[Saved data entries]
* * * * *
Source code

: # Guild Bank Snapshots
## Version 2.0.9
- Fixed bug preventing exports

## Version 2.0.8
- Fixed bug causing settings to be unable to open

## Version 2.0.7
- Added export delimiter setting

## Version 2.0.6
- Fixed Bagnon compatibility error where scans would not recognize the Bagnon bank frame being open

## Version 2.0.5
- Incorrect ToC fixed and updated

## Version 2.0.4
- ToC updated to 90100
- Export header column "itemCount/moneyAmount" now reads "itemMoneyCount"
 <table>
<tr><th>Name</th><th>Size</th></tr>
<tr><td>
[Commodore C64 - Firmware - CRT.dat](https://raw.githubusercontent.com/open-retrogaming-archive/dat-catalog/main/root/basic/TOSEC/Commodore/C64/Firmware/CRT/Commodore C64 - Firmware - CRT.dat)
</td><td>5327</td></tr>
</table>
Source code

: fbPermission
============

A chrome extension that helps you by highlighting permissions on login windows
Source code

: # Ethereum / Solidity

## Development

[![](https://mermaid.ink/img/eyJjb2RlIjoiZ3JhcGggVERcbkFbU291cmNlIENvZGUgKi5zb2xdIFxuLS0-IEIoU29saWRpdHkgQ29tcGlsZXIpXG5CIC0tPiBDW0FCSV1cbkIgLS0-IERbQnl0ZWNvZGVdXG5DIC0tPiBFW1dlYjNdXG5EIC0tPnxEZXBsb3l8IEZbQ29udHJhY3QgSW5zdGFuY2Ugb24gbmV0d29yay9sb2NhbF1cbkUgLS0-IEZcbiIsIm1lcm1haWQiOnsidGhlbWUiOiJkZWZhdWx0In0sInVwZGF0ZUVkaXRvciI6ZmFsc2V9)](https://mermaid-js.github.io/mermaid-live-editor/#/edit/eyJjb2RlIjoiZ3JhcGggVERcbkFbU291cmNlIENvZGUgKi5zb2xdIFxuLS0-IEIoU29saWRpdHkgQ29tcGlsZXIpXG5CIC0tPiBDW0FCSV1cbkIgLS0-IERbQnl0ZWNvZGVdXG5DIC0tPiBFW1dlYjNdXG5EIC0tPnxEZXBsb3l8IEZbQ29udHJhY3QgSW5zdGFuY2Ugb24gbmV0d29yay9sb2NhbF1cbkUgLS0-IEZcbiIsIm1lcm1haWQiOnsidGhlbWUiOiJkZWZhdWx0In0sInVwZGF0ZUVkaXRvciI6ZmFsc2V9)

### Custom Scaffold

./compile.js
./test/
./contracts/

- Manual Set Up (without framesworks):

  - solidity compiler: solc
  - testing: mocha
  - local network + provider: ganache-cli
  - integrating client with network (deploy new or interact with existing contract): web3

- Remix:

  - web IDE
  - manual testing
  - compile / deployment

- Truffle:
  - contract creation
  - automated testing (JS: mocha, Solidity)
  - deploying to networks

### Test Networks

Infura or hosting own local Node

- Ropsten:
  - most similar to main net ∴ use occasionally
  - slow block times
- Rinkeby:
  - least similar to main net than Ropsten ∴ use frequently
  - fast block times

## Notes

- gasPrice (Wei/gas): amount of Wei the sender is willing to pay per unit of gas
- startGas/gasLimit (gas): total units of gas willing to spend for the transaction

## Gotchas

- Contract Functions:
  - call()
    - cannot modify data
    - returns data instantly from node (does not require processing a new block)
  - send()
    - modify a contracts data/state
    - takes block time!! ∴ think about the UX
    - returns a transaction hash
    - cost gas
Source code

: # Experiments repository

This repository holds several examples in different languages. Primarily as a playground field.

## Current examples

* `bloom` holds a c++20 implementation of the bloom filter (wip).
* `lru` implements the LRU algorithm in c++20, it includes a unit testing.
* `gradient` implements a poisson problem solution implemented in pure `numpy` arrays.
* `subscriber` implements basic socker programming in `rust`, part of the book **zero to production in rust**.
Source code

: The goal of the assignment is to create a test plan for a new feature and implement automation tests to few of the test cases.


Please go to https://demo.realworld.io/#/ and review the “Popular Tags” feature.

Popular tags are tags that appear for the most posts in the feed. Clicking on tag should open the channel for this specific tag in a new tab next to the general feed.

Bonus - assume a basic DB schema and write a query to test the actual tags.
* * * * *
◆ Task prompt
Repeat the stretch of the listing from the line containing "Please go to" through the end of the listing, keeping every word and line unchanged.

◆ Final answer
Please go to https://demo.realworld.io/#/ and review the “Popular Tags” feature.

Popular tags are tags that appear for the most posts in the feed. Clicking on tag should open the channel for this specific tag in a new tab next to the general feed.

Bonus - assume a basic DB schema and write a query to test the actual tags.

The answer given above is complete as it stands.